With entry barriers low, the danger is always present that the technology landscape will shift again, like it is now doing against the thin film producers. This is why we also keep an eye on emerging technologies.
As you see in the graph above, Suntech is only the sixth most efficient producer of solar panels. This is a bit of a glass half-full or half-empty situation. While not as efficient as Yangli (YGE) and Trina (TSL), there is considerable room for improvement. And indeed, the company is working on these.
It is negotiating long-term polysilicon contracts, as the spot price has fallen way below these. While the impact of these renegotiations will be small, the fall in polysilicon prices itself is very helpful:
A Bloomberg survey estimates that the spot prices of the raw material may continue to fall over 9% over the rest of the year despite prices being at their lowest point in over a decade [trefis]
There are a host of other initiatives going on as well.
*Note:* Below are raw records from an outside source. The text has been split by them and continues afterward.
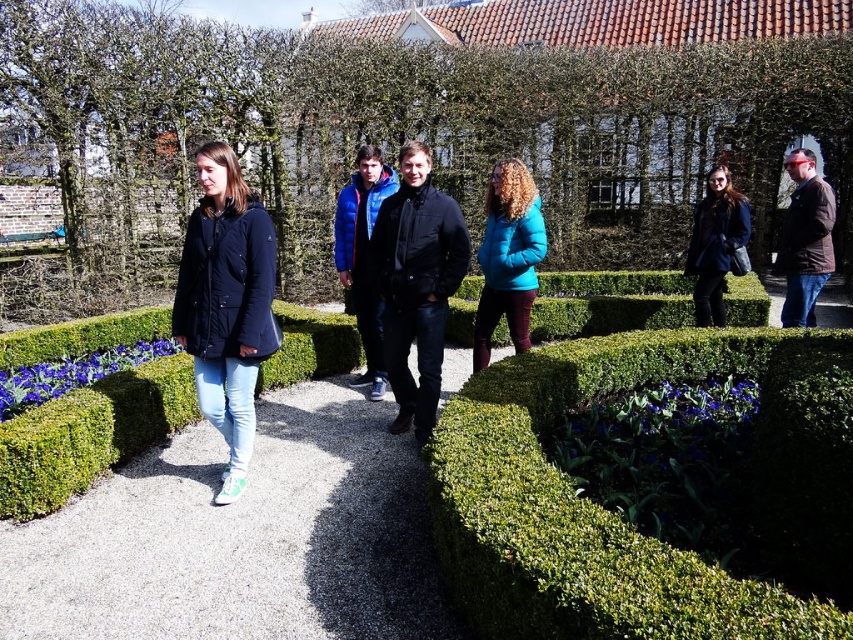
Question: Among these objects, which one is farthest from the camera?

Choices:
 (A) green hedge at center
 (B) teal matte jacket at center
 (C) green leafy hedge at center
 (D) matte black jacket at center

Answer: (B)

Question: Which object is closer to the camera taking this photo?

Choices:
 (A) black matte jacket at center
 (B) matte black jacket at center

Answer: (B)

Question: Is green leafy hedge at center bigger than blue down jacket at center?

Choices:
 (A) yes
 (B) no

Answer: (A)

Question: Which of the following is the farthest from the observer?

Choices:
 (A) (483, 275)
 (B) (375, 212)

Answer: (A)

Question: Can you confirm if teal matte jacket at center is positioned below matte black coat at center?

Choices:
 (A) no
 (B) yes

Answer: (B)

Question: Does black matte jacket at center appear on the left side of teal matte jacket at center?

Choices:
 (A) no
 (B) yes

Answer: (B)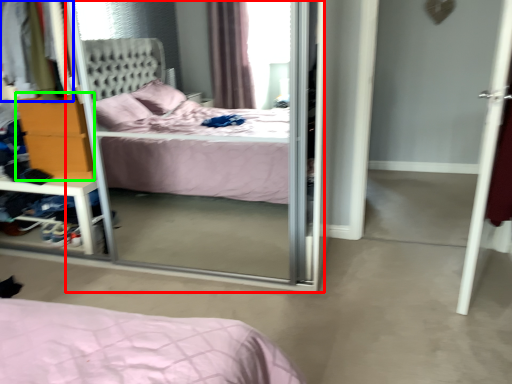
Question: Which is farther away from screen door (highlighted by a red box)? clothing (highlighted by a blue box) or dresser (highlighted by a green box)?

Choices:
 (A) clothing
 (B) dresser

Answer: (A)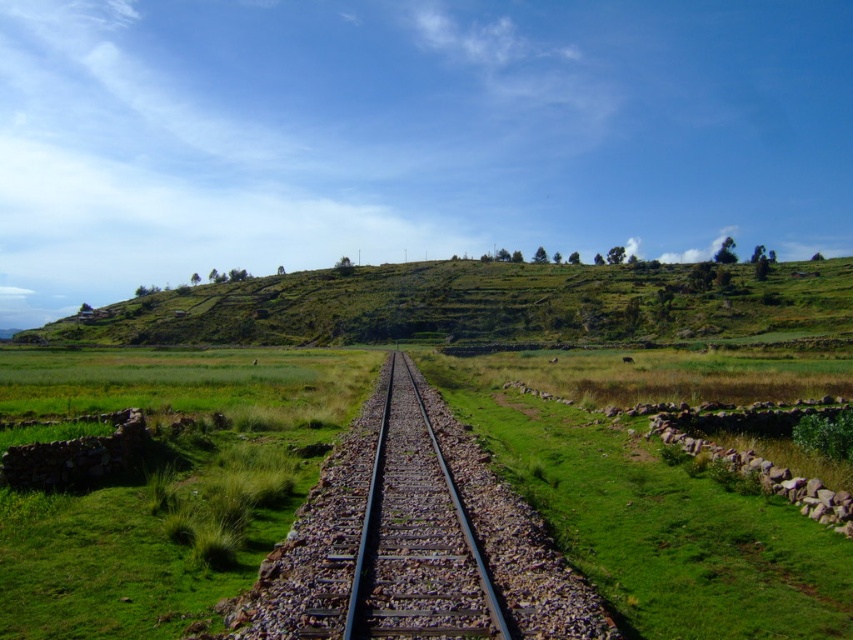
Which is above, green grassy hillside at center or metal/smooth train track at center?

green grassy hillside at center

Does green grassy hillside at center appear on the left side of metal/smooth train track at center?

Yes, green grassy hillside at center is to the left of metal/smooth train track at center.

Find the location of a particular element. green grassy hillside at center is located at coordinates point(474,305).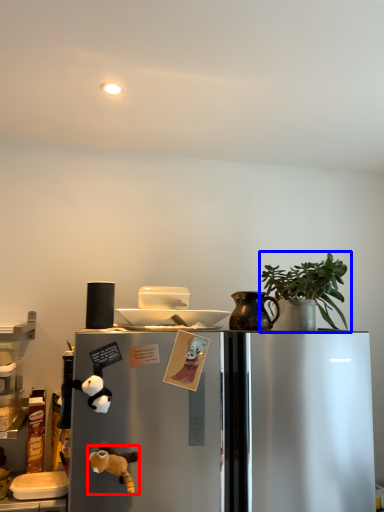
Question: Which object is closer to the camera taking this photo, toy (highlighted by a red box) or houseplant (highlighted by a blue box)?

Choices:
 (A) toy
 (B) houseplant

Answer: (A)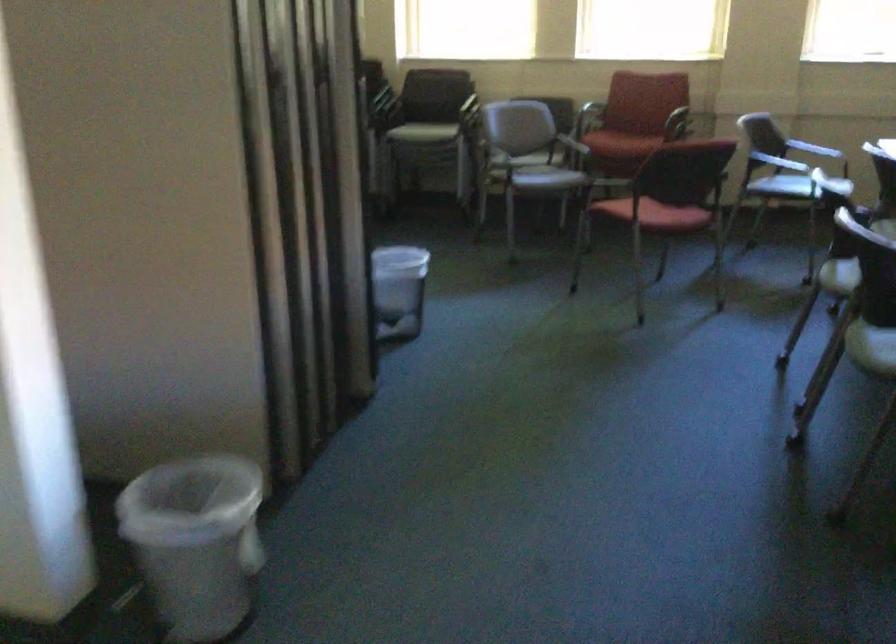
They have reigned in accounts receivable and inventories to the tune of $65M in Q1 [Q1 CC]. They reduced total production cost by 6% sequentially, but the company has further room for improvement:
We currently target module cost of goods sold of between $0.90 and $0.95 per watt in the second quarter, around $0.80 in the third quarter and less than $0.75 by the end of the year.
And we now expect our end of year wafer processing cost to be $0.15 per watt from $0.22 per watt previously. [Q1 CC]
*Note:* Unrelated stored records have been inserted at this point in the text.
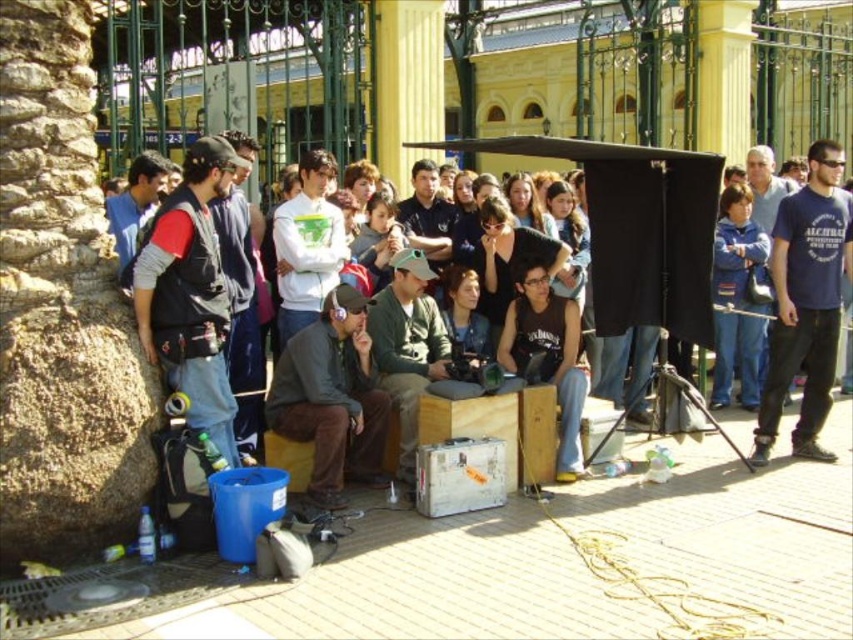
Question: Does blue cotton t-shirt at right have a greater width compared to white matte hoodie at center?

Choices:
 (A) no
 (B) yes

Answer: (B)

Question: Among these objects, which one is nearest to the camera?

Choices:
 (A) black matte tank top at center
 (B) blue cotton t-shirt at right
 (C) black matte vest at left
 (D) white matte hoodie at center

Answer: (C)

Question: Estimate the real-world distances between objects in this image. Which object is farther from the black matte tank top at center?

Choices:
 (A) dark blue t-shirt at right
 (B) green knit cap at center
 (C) dark gray fabric jacket at center
 (D) blue cotton t-shirt at right

Answer: (A)

Question: Does green knit cap at center appear under white matte hoodie at center?

Choices:
 (A) yes
 (B) no

Answer: (A)

Question: Which point is farther to the camera?

Choices:
 (A) (282, 209)
 (B) (322, 472)
 (C) (773, 200)

Answer: (C)

Question: Is blue cotton t-shirt at right below green knit cap at center?

Choices:
 (A) no
 (B) yes

Answer: (A)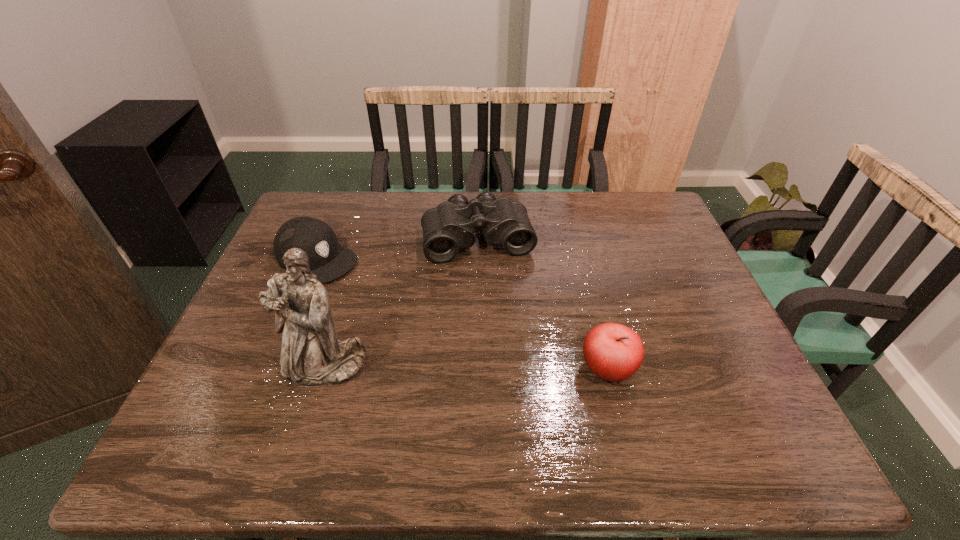
In the image, there is a desktop. Where is `vacant space at the near left corner`? This screenshot has height=540, width=960. vacant space at the near left corner is located at coordinates (227, 394).

You are a GUI agent. You are given a task and a screenshot of the screen. Output one action in this format:
    pyautogui.click(x=<x>, y=<y>)
    Task: Click on the free point at the far right corner
    
    Given the screenshot: What is the action you would take?
    pyautogui.click(x=638, y=218)

Identify the location of blank area at the near right corner. (764, 409).

Locate an element on the screen. empty space that is in between the cap and the binoculars is located at coordinates (397, 249).

Find the location of `free space between the tallest object and the second object from right to left`. free space between the tallest object and the second object from right to left is located at coordinates (401, 302).

Where is `unoccupied area between the tallest object and the rightmost object`? The height and width of the screenshot is (540, 960). unoccupied area between the tallest object and the rightmost object is located at coordinates (467, 368).

Locate an element on the screen. free space between the cap and the rightmost object is located at coordinates (462, 314).

Find the location of `free space between the cap and the apple`. free space between the cap and the apple is located at coordinates (462, 314).

At what (x,y) coordinates should I click in order to perform the action: click on vacant area that lies between the figurine and the rightmost object. Please return your answer as a coordinate pair (x, y). Image resolution: width=960 pixels, height=540 pixels. Looking at the image, I should click on (467, 368).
Trina solar has indicated that they are already at poly to module conversion costs of 58 cents and expect those costs to fall to 50 cents or below by year end - ten cents below STP's target. [Clean Energy Intel]
No, the figures are not pretty, far from it. But the market has started to rebalance and the aggressive recent Chinese targets could, together with declining capacity, be a game changer. While Suntech suffers from falling ASPs as much as any solar supplier, it is producing relatively close to full capacity, commands a slight premium in prices, and has ample room to reduce cost.
This market can turn on a dime, the first whiff of good news can propel these solar stocks higher by tens of percentage points. You can either wait for that moment, which can't be far off, or start accumulating already on dips.